Second 16 Avenue expansion survey in works

First online poll was carried out during the summer when many people aren’t home, argues councillor Charlie Fox

Councillor Charlie Fox was pleased that a second online survey of residents about 16 Avenue will be carried. Fox was critical of the decision to do a summer survey

The Township of Langley will conduct a second survey of residents about plans to increase traffic along the already-busy 16 Avenue route.

The move comes after the decision to carry out an online survey in July drew complaints that many residents were away and could not participate.

Councillor Charlie Fox was one of the critics, calling the summer a “brutal time to have public consultation.”

The new survey is tentatively scheduled for the last two weeks in October.

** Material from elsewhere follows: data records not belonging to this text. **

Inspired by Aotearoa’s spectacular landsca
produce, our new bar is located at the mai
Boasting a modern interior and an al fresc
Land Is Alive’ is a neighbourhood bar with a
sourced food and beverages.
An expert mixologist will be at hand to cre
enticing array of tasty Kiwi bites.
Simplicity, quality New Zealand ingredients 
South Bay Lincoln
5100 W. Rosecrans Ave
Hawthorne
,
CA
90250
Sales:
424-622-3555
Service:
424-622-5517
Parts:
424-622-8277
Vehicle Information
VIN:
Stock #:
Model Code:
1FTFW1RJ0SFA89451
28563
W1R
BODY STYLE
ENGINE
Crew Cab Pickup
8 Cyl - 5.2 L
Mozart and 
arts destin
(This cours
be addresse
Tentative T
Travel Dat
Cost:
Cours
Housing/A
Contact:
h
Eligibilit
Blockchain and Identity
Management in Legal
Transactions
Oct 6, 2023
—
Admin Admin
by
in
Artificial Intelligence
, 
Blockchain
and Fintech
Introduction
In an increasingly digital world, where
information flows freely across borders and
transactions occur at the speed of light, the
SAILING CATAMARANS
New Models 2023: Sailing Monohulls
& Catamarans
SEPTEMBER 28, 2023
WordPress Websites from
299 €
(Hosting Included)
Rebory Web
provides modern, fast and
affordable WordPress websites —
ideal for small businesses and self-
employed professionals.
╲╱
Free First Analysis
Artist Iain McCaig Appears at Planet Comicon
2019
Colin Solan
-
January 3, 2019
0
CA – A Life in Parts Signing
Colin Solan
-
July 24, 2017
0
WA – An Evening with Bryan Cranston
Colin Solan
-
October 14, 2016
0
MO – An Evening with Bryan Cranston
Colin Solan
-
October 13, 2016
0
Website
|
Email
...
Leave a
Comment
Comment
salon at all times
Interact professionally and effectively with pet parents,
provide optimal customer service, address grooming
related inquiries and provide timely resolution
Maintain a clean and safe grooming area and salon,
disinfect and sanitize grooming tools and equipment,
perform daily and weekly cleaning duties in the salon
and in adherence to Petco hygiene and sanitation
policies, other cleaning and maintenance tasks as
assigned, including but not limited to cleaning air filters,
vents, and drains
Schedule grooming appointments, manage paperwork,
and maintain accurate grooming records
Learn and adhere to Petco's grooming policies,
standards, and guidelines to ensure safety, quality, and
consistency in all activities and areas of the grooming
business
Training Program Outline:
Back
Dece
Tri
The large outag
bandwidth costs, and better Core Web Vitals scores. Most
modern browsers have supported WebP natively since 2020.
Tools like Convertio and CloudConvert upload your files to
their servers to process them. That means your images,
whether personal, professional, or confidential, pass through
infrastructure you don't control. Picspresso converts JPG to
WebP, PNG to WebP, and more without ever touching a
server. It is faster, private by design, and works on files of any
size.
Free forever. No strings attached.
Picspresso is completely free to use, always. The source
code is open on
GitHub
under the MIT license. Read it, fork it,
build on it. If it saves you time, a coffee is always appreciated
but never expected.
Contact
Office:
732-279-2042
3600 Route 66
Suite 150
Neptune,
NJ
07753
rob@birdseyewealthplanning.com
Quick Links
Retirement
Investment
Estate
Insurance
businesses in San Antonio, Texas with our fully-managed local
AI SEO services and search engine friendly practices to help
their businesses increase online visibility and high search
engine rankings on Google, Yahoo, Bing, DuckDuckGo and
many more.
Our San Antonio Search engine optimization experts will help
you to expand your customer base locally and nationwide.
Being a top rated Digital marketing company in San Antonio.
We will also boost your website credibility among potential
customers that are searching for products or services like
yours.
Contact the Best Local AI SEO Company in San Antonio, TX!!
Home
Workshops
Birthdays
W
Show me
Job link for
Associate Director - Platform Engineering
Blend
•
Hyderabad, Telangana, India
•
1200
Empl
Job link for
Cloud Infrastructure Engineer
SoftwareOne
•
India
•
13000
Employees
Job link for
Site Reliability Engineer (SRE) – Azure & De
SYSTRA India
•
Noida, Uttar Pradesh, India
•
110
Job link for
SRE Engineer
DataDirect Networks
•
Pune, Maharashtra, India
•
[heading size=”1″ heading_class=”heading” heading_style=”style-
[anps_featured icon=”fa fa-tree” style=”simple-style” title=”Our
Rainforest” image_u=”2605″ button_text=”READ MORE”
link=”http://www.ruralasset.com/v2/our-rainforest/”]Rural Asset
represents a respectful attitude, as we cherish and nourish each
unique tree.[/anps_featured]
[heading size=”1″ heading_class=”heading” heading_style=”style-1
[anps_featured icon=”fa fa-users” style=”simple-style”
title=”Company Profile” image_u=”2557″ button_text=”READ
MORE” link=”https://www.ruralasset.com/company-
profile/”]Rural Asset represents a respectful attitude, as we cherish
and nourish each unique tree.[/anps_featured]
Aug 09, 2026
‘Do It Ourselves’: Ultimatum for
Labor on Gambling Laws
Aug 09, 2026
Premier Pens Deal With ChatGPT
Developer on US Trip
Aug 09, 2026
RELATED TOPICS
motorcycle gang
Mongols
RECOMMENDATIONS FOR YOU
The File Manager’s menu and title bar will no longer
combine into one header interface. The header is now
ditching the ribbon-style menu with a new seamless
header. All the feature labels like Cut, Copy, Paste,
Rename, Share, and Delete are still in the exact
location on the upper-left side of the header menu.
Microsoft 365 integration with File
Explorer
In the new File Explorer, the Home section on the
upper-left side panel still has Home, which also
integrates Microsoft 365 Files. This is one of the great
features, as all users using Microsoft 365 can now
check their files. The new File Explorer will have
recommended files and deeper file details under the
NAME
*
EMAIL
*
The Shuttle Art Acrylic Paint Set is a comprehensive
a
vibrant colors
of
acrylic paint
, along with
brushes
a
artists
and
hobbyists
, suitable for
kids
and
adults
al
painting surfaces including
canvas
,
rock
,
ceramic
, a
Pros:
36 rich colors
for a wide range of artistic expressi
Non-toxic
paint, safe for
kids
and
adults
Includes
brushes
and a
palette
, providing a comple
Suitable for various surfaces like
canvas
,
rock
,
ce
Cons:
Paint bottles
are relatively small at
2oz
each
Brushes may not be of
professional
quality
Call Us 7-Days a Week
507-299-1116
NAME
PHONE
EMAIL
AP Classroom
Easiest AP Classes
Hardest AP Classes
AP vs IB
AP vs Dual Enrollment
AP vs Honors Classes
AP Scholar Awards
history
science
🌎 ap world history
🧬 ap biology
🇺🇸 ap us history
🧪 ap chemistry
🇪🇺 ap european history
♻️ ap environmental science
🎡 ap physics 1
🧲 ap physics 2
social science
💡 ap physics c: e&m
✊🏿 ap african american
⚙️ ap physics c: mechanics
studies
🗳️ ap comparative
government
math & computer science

The 168 people who responded to the summer survey listed safety and traffic congestion concerns as their top issues and said widening of the 25-kilometre road should happen sooner than scheduled.

They were commenting on the 16 Avenue Corridor Study, which was launched by TransLink in November, 2013 at the Township’s request, to look at short-term, medium-term and long-term plans for the route.

The road, which is a designated truck route and part of the regional Major Road Network (MRN), has seen traffic increase roughly two per cent every year, going from 8,880 vehicles per day in 1992 to 12,400 vehicles in 2011.

About 13 to 16 per cent of that is truck traffic, more than the average arterial road, which carries five to 10 per cent trucks.

An Abbotsford proposal that would allow big rigs to access 16 Avenue from Hwy. 1 has raised concerns about increased congestion.

“We’re going to see way more trucks (and) way longer trucks,” Councillor David Davis predicted.

“We’re going to see South Langley get dissected a little bit.”

A staff report suggests the Abbotsford plan would have the benefit of reducing truck traffic along Fraser Highway through Aldergrove.

The corridor study proposes short-term improvements over the next five years that include more signage and lighting, speed enforcement, pull-out lanes for slow-moving farm vehicles, reducing the number of driveways and wildlife fencing.

Medium-term improvements, six and 15 years down the line, include the Abbotsford proposal and would also add two-way left lanes and upgraded traffic signals.

Long-term improvements, beyond 15 years, call for widening the corridor to four lanes.